くだものなどに含まれる果糖(フルクトース)と糖尿病の関係
くだものなどに含まれる果糖(フルクトース)と糖尿病の関係
公開日: 2019年11月21日
最終更新日: 2022年12月29日
果糖(フルクトース)は、果物やテーブルシュガーなどに含まれる単糖です。
フルクトースを多く含む果物は、白米やパンなどの炭水化物よりも、食後の血糖上昇がゆるやかになります。
炭水化物を同カロリーのフルクトースに変更した場合には、HbA1cが改善することが報告されています。
フルクトースの一日摂取量の目安としては、60g未満が良さそうです。
1日フルクトースを60g以上摂取すると、血液中の中性脂肪が高くなります。
しかし、くだものだけで、1日60gのフルクトースを取ろうとすると、1日 500g 以上は、くだものを食べる必要があります。
フルクトースの取り過ぎを防ぐには、砂糖や高カロリー甘味料を減らすのが良さそうですね。
目次
果糖(フルクトース)は、果物、はちみつ、テーブルシュガー(スクロース)、高フルクトースコーンシロップなどに含まれる単糖です。(1)
スクロース(ショ糖)は、砂糖の主成分であり、ブドウ糖とフルクトースが結合したものです。
高フルクトースコーンシロップは、異性化糖(高果糖液糖)とも呼ばれ、トウモロコシを原料として作られた高カロリー甘味料です。
清涼飲料水や調味料などに使われています。
→ 高フルクトースコーンシロップの説明
フルクトースは、でんぷんなどの炭水化物の食品よりも食後血糖を上げにくい特徴があります。
グリセミックインデックス(GI:glycemic index)は、食品に含まれる糖質の吸収度の程度を示す指標です。
調理方法によっても、糖質の消化吸収のしやすさが変わるため、GIは変化します。
グルコースを基準(100)とした場合、GIが70以上の食品を高GI食品 56~69の間の食品を中GI食品 55以下の食品を低GI食品と分類しています。
高GI食品の代表例は、炭水化物の多い白パン、白米、蒸したジャガイモなどになります。
くだものは、フルクトースが多く含まれており、低GI食品に分類されています。

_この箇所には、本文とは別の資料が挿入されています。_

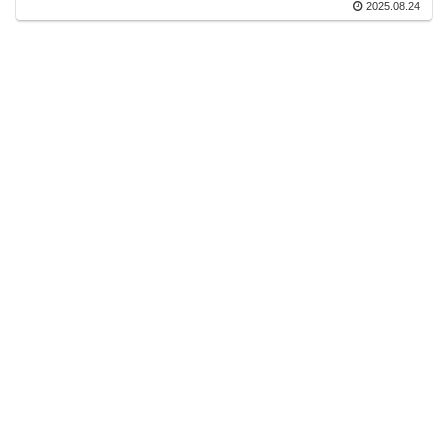
2025.08.24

(2)
亀山 詞子 他 GIとカーボカウント 糖尿病 2013年より引用
糖質を炭水化物からフルクトースに変更する事で、HbA1cは0.53%程度の改善効果が得られることが報告されています。(3)
(研究のフルクトースの摂取量は、1日20g~160gです。)
明確な理由は明らかではないですが、その一因として、食後血糖の上昇がゆるやかになることなどが考えられています。
長期的な影響については、未検証のため、さらなる調査が必要です。
フルクトースは、2型糖尿病の患者では、1日60gを超える摂取により、血液中の中性脂肪(TG:tryglyceride)が、平均約20mg/dl程度、増えることが報告されています。(4)
フルクトースは、他の炭水化物と比較し、多くの血清中性脂肪を増加させる可能性があり、過剰な摂取には注意が必要ですね。
ところで、一般のくだものには、フルクトースはどのくらい含まれているのでしょうか?
くだものには、水分も多く含まれており、100gあたりで比較するのが良さそうです。
下のグラフは 各くだもの100gに含まれる糖質量です。
→ くだもの100gに含まれる糖質量(外部リンク)
→ 上記のPDFファイルのセミナー(外部リンク)
フルクトースの含有量は、くだものの種類によって異なりますが、100gあたり、2g~7gが含まれています。
スクロースもグルコースとフルクトースが結合したもののため、フルクトースに換算しても、2g~8g程度になります。
フルクトースを1日60gを、くだものだけから摂取しようとすると、1日500g以上を摂取しなければならないので、相当多い量になります。
砂糖や高カロリー甘味料をなるべく控えるようにした方が良さそうです。